Expected number of uniform draws to exceed a first uniform draw I came across the following problem (Problem number 27 from here): Aaron samples from the Uniform(0,1) distribution. Then Brooke repeatedly samples from
the same distribution until she obtains a number higher than Aaron’s. How many samples
is she expected to make?
Here's my attempt:
Let the number of draws Brooke makes be $N$. Let Aaron draw $A$. Then given $A=a$, $N$ is a Geometric($1-a$) random variable, with expectation $1/(1-a)$. Hence,
$$
E[N] = E[E[N|A]] = E\left[\frac{1}{1-A}\right]
$$
Here's where I got stuck, because I don't think for $A\sim U(0,1)$, $E[(1-A)^{-1}]$ is finite.
You can check the link for a solution provided by the person who wrote the article (their answer is $\pi^2/6)$, but I don't see the flaw in my logic. Is the answer really $\infty$?
Related, but not exactly same problem: Ms. A selects a number $X$ randomly from the uniform distribution on $[0, 1]$. Then Mr. B repeatedly, and independently, draws numbers
 A: You are correct, and the reference wrong, as whuber just pointed out in comments. I will show another analysis leading to the correct answer.
As probabilities can be expressed as expectations, we can use the iterated expectation theorem also for probabilities to find directly the unconditional distribution of $N$. That gives
$$\DeclareMathOperator{\E}{\mathbb{E}} \DeclareMathOperator{\P}{\mathbb{P}}
\P(N=n)=\E \P(N=n \mid A=a)=\E A^{n-1} (1-A) = \E A^{n-1}-\E A^n =\\
\int_0^1 a^{n-1}\; da -\int_0^1 a^n\; da=\frac1{n(n+1)},\quad n=1,2,\dotsc
$$
Then the expectation is the sum
$$ \sum_{n=1}^\infty n\cdot \frac1{n(n+1)} =\infty $$
A: Your expression of
$E[N|A] = \frac{1}{1-A}$
is correct. Actually this is a general expression for the probability that an event does not occur in the first $(N-1)$ tests followed by a test with the event occurs, regardless of what distribution it is, where $A$ represents the probability that an event does not occur in a single test while $(1-A)$ represents the probability that the event occur in a single test. This expression is easy to understand and remember, since it simply says that if the probability that an event occurs in a single test is 0.1, then on average it needs 10 tests to see the event occurs.

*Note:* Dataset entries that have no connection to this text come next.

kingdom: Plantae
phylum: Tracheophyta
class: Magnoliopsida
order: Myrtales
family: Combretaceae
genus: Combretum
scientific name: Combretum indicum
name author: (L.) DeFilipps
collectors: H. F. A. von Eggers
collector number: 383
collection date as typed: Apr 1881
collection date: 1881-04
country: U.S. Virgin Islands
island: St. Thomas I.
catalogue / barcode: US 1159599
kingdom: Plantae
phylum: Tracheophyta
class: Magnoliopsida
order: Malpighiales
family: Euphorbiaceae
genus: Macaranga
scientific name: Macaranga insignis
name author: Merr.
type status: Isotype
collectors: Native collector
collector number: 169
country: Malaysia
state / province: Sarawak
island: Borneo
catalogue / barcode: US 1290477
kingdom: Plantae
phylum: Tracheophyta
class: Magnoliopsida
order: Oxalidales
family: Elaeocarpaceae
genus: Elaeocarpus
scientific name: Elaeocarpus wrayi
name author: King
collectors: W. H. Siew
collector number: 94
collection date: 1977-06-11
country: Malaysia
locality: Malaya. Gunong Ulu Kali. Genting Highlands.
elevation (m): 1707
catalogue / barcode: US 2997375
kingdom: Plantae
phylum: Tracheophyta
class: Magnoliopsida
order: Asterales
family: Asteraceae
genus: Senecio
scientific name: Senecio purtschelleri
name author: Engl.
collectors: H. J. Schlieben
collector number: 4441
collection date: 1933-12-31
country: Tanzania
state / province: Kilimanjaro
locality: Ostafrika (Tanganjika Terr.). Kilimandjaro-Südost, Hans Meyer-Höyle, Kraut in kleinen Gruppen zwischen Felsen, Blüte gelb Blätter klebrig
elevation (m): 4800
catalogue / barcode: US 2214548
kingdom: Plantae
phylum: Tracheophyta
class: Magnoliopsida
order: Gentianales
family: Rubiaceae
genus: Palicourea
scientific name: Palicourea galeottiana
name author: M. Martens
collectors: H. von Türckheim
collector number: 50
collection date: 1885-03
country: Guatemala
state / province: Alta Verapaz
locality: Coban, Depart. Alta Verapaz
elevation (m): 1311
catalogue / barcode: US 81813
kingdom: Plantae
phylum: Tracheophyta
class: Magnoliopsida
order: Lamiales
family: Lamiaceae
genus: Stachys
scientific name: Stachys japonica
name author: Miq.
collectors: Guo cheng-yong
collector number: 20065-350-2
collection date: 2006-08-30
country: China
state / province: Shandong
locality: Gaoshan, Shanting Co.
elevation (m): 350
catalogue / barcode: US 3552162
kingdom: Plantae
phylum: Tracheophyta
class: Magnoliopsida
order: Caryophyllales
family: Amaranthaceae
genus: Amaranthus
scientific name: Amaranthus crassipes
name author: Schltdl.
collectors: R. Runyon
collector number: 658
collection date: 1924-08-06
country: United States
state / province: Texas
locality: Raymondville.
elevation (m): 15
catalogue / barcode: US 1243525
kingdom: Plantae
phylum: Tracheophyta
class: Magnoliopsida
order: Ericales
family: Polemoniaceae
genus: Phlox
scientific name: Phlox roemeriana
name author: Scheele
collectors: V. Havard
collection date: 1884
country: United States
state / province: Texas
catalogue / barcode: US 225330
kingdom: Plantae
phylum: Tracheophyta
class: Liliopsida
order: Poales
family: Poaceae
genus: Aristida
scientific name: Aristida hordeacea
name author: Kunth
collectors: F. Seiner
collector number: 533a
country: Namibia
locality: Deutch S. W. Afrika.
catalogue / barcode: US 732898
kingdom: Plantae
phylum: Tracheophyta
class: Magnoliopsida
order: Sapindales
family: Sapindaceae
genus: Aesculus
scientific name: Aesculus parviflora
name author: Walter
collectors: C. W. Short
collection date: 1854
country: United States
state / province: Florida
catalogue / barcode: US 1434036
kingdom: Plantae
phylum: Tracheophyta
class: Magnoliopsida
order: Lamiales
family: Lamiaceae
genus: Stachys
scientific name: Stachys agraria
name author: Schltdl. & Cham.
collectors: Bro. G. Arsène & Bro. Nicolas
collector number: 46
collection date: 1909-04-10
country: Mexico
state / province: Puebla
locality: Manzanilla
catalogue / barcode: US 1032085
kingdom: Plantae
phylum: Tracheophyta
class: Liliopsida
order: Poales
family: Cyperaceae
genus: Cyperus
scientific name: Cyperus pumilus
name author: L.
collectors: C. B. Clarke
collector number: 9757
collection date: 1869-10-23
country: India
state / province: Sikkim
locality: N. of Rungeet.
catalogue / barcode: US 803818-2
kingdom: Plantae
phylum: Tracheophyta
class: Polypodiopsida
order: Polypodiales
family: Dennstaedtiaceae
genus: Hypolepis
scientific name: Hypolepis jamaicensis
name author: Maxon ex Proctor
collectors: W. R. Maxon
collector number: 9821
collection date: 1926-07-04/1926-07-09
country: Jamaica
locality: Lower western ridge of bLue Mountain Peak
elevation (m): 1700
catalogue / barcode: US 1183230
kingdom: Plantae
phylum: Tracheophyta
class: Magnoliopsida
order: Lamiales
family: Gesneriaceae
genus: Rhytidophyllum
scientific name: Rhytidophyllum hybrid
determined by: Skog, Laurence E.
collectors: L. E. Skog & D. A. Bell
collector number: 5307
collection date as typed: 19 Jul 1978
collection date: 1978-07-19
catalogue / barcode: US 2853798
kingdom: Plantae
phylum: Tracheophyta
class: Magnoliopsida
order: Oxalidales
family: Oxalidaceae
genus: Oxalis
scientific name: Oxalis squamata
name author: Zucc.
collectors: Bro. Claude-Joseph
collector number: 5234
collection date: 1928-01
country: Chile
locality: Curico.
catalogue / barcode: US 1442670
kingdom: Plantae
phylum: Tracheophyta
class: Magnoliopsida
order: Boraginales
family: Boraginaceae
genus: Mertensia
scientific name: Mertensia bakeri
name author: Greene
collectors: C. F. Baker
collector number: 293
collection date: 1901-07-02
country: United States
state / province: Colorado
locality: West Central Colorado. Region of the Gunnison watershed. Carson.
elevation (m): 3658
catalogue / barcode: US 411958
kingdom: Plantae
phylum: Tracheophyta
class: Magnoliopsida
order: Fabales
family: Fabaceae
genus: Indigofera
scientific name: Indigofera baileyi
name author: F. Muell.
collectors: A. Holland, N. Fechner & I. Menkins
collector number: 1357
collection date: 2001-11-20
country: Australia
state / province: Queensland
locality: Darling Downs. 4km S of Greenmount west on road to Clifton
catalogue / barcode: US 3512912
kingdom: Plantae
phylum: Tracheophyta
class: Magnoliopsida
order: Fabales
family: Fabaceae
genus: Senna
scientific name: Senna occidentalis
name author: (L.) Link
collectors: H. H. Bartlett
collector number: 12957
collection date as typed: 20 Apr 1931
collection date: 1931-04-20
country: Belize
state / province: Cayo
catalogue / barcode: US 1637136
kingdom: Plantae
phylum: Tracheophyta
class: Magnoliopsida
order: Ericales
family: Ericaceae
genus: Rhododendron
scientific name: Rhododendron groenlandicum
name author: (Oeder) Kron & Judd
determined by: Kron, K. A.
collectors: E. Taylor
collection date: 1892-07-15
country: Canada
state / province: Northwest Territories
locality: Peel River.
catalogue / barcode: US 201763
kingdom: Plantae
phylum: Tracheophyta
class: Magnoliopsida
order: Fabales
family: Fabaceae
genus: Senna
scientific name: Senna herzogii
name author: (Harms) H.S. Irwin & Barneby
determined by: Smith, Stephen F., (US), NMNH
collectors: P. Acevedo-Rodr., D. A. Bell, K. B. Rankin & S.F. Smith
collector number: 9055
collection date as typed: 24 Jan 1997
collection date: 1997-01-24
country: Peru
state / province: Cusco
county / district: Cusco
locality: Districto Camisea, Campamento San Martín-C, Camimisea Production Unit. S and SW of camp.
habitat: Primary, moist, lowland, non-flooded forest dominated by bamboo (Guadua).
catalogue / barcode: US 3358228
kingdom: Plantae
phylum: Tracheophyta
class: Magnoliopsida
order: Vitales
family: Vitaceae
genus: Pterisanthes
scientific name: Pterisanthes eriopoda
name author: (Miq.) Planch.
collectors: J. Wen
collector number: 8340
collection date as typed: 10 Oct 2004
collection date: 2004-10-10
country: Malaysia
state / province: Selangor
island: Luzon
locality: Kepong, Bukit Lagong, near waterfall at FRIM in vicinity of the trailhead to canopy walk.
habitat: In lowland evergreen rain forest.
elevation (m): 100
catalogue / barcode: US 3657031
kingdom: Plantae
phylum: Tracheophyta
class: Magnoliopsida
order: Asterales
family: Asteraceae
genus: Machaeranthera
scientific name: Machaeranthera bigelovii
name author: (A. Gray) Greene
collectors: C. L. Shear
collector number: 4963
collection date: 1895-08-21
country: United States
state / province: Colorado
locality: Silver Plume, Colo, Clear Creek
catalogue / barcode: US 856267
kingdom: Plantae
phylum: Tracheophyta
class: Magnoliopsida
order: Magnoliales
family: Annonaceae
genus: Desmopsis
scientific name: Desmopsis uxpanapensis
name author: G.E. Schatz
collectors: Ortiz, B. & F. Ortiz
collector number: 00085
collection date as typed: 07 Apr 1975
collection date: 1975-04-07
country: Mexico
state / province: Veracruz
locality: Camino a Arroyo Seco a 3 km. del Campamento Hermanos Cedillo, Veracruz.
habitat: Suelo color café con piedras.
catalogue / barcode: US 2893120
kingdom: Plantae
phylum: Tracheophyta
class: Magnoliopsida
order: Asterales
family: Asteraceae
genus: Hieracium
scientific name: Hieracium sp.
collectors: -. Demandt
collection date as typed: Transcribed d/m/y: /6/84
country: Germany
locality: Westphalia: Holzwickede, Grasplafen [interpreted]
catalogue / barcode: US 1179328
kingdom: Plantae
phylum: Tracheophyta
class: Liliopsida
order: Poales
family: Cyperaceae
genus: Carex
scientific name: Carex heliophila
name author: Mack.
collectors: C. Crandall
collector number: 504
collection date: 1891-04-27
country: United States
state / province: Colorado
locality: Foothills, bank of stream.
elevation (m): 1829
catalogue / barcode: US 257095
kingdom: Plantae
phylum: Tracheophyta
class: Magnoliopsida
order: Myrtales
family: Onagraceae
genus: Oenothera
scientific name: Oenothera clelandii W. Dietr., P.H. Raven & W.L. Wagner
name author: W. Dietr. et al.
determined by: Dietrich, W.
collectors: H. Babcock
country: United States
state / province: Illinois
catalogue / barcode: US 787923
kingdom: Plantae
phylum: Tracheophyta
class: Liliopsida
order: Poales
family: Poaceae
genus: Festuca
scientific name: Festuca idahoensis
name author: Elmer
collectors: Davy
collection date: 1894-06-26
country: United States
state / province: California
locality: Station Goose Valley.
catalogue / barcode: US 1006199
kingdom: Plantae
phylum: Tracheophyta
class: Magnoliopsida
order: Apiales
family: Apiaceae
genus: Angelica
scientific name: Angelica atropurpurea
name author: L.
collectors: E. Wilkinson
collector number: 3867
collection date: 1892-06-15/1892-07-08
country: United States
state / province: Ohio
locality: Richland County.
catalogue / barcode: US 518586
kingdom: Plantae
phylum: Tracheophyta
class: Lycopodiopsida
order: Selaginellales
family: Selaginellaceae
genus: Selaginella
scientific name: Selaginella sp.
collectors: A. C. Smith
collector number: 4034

Your result for $E[(1−A)^{−1}]$ goes to infinity is also correct. The reason is that "Aaron samples from the Uniform(0,1) distribution". As two extreme cases, if Aaron's number is 0, obviously Brooke only needs to sample once $(N=1)$; However, if Aaron's number is 1 (or infinitely approaches 1), then even Brooke samples infinite times she still can not get a number greater than 1. Anyway, since the sampled number is from the Uniform(0,1), indeed, $E[N]$ is infinite.